• [Page extract]:
☆ ☆ ☆ ☆ ☆ ☆ ☆

# R/C Drag Racing @ Rockingham Dragway..



## Billy W (Jan 3, 2003)

May 13th, Rockingham Dragway will be hosting a one day event for R/C Drag racing... 

Staytuned for more details.....


Billy


----------



## Billy W (Jan 3, 2003)

OK .. i just got in from the Dragway and it's a 100% go..... 

We may not be able to use the big strip (there was the posibility).... They have tons of request to use the strip form major Drag teams during the week and on weekends... on weekends in exchange for their testing the dragway gets to let the word out that they are there and it helps bring more people... that would be a plus to me if they have some big names....more to see our show... 



I did go head and scout out three possible places for our strip....they offered in the padock behind the tower, in the staging lanes and behind the grandstand in the pits... about half way down... thats the area i told them i would like to have.... it has the best ,newest asphalt on the property...... was told that some times bigger shows coming at the last second but once we have our site nothing will change.. it's ours...... pitting area for us will be on the grass between the asphalt and the pit grand stands plenty of room for a trailer, table or just lounging around. 


Right now we will offer three classes for now..... Bracket, Pro Mod and Extreme.....We will have trophies for those classes.... 


If more interest in other classes comes up and we know that we get enough cars for the class we will possibily add those as well.... 

Cost to race.... work in progress for now but what we discussed is $10 to get in the facility.... part of that goes toward the dragways insurance so no discusion for that.. but we may possibly charge $5 to race....$5 per car per class.... in case someone wants to run more than one...the entry fee will go toward helping cover the costs of putting on the show on our part.... 


We are going to be hoping to get a couple sponsours.. nothing big just small stuff... any kind will help and be appreciated......So all you companies out there here is a great opertunity to spread the word on you equipment and products..... not just in the R/C racing comunity but beyond. ...GOING FOR NEW BLOOD!!! 


... i believe that it could do great things for R/C Drag Racing and all forms of R/C...... 

Billy Weeks


----------



## Craps (Mar 22, 2005)

Tell me about the 3 classes?
Bracket, Pro Mod and Extreme?
Is there a scale size limit?

I want a shot at that real 1/4 mile track with mine, not the scaled down version!


----------



## Billy W (Jan 3, 2003)

Bracket is ..just that bracket.evryone has their own dial in run number.. any type R/c car any scale....1/10th..1/12th, 1/8th.. electric or nitro.....

Pro Mod.. is for most part nitro 1/10th with a .21 engine and two speed transmissions. 11 to 12 inch wheel base... also include are 1/10th electric 10cells any neo or cobalt magnet motors... this group cover the 132ft drag strip in around 1.6 to 1.7 secs at over 70mph.....

Extreme.... well run that you brung in 1/10th is the basic of the class.... some 1/8th scale rails.... this class is mostly made up of rails, electric and nitro... with run times of 1.5 sec at over 90+ mph on the 132ft strip.... but a few Funny cars (1/10th) will be around....

☆ ☆ ☆ ☆ ☆ ☆ ☆

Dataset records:

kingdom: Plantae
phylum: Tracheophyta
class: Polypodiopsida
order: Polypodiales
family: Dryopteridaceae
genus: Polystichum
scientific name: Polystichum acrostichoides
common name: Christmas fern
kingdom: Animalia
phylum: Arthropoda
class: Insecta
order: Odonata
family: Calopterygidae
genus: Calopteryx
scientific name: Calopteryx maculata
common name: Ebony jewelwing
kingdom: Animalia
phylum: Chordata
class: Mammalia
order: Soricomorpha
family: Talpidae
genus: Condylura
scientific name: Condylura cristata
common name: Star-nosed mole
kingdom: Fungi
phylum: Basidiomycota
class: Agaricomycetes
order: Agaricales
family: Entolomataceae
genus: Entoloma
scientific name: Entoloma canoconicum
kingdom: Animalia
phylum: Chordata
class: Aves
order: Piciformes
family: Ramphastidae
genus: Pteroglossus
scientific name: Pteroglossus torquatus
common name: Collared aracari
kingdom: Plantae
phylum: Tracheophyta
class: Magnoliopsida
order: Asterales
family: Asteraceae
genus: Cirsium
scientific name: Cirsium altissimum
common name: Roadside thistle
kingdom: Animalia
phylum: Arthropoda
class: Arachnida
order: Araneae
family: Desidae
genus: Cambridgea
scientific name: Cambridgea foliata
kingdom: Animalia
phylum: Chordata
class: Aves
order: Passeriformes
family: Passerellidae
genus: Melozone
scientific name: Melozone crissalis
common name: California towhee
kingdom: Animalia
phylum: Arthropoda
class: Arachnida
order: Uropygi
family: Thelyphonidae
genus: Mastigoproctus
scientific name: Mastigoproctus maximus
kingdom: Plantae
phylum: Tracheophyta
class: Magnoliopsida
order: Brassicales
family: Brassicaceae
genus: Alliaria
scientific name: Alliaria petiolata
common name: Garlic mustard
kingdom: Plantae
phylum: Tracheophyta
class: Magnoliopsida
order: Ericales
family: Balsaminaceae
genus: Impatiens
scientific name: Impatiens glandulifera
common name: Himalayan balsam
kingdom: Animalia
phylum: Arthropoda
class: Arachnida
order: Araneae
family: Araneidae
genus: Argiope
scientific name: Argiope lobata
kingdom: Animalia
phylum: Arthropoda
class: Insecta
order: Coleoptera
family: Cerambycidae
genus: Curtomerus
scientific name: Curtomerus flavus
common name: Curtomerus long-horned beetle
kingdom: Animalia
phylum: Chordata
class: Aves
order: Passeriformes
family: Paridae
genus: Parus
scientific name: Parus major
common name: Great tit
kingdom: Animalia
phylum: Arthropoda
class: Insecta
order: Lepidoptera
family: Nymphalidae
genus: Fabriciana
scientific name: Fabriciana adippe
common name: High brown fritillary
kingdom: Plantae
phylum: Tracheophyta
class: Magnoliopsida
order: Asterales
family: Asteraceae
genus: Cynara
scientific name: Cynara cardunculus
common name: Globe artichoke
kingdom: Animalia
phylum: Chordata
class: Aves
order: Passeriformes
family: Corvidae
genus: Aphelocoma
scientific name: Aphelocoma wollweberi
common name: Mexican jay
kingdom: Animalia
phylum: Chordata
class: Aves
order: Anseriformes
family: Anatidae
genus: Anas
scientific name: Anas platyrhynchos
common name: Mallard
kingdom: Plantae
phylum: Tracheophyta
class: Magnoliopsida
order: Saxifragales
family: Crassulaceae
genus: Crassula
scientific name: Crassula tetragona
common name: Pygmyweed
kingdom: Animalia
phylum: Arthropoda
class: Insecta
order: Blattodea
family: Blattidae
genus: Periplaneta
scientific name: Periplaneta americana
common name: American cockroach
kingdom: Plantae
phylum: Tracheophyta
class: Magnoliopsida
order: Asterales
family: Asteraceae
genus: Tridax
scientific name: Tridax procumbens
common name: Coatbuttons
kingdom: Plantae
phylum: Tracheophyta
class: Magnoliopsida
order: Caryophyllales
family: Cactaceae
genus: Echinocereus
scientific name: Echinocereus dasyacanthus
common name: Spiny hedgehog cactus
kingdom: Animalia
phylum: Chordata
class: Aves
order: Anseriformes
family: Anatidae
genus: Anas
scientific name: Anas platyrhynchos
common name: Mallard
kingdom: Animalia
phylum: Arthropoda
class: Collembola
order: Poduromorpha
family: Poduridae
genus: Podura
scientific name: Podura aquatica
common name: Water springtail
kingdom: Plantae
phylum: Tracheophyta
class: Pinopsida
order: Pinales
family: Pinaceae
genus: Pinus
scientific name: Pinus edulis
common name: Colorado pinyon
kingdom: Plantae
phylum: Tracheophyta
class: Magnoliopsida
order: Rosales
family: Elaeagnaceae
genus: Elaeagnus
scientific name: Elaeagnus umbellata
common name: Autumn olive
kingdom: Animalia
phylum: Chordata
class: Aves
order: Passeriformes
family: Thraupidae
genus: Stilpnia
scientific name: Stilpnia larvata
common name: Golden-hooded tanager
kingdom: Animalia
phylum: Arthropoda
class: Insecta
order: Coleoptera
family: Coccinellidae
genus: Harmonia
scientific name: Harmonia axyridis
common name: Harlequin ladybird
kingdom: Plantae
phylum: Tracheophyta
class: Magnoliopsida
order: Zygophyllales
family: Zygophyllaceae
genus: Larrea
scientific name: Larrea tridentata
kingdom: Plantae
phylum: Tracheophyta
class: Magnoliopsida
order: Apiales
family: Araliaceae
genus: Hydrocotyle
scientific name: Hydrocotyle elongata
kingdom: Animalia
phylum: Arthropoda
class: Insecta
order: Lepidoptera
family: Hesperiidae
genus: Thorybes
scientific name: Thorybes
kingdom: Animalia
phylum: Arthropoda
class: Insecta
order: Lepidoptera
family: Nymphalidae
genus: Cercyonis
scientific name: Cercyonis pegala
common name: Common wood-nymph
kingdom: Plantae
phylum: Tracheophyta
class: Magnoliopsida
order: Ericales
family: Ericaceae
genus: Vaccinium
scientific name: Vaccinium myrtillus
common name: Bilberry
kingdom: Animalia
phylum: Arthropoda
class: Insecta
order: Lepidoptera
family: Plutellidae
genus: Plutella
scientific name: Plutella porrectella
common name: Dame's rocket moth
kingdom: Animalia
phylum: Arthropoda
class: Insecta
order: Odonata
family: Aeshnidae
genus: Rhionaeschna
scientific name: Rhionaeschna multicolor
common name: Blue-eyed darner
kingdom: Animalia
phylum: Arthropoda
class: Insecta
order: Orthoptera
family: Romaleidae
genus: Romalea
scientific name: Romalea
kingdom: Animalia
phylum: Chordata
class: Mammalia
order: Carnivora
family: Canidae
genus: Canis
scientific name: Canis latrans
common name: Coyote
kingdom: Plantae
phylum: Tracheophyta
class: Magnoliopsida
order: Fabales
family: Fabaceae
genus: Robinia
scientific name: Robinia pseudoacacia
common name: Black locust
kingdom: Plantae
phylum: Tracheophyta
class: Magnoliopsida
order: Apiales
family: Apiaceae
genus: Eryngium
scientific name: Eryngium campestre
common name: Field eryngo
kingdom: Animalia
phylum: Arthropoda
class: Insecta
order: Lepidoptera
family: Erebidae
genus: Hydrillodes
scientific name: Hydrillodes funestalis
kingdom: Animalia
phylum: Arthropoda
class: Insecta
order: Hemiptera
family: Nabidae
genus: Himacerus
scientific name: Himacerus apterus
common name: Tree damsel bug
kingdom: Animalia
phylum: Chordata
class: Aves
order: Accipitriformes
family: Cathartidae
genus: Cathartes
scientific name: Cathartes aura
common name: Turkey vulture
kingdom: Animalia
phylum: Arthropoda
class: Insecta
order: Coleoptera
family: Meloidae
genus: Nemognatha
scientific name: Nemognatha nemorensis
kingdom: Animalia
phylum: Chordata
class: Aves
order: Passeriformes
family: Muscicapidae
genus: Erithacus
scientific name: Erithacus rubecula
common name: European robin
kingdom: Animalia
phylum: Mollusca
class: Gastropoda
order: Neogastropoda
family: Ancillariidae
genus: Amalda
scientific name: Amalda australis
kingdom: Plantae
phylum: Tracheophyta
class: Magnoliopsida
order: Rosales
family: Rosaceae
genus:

☆ ☆ ☆ ☆ ☆ ☆ ☆

• [Request 1]:
Answer these questions about the R/C drag racing thread, one line each:
(a) On what date will Rockingham Dragway host the one-day event?
(b) How much is the fee to get into the facility?
(c) In what time does the Pro Mod group cover the 132ft drag strip?
• [Request 2]: Retype the part of the R/C drag racing thread that opens with the words containing "We may not be" and closes with "see our show...".
• [Request 3]: Write what comes next in the R/C drag racing thread, picking up after its last sentence.

• [Exercise result 1]:
(a) May 13th.
(b) $10.
(c) Around 1.6 to 1.7 seconds, at over 70mph.

• [Exercise result 2]:
We may not be able to use the big strip (there was the posibility).... They have tons of request to use the strip form major Drag teams during the week and on weekends... on weekends in exchange for their testing the dragway gets to let the word out that they are there and it helps bring more people... that would be a plus to me if they have some big names....more to see our show...

• [Exercise result 3]:
should be a blast.......


Billy


----------



## Billy W (Jan 3, 2003)

i do need to add.. hope Hanks doesn't mind....

http://www.rcrods.com/ 

this is the organaztion that the rules are based off of. it might help wiht the classes a bit more...

BIlly


----------



## Craps (Mar 22, 2005)

Thanks Billy!

I don't think I can run what I have on your track unless they let me run it on the big track. I am from the Charlotte area and I am looking for a place to run my car that I have built for RCCA World record contest that is going to be on the 1/4 mile drag strip at California Speedway in Fontana, CA! It is just under 40" long required by the contest rules and should run over 120 mph+! Any suggestions?


----------



## DJ1978 (Sep 26, 2001)

Craps said:


> Thanks Billy!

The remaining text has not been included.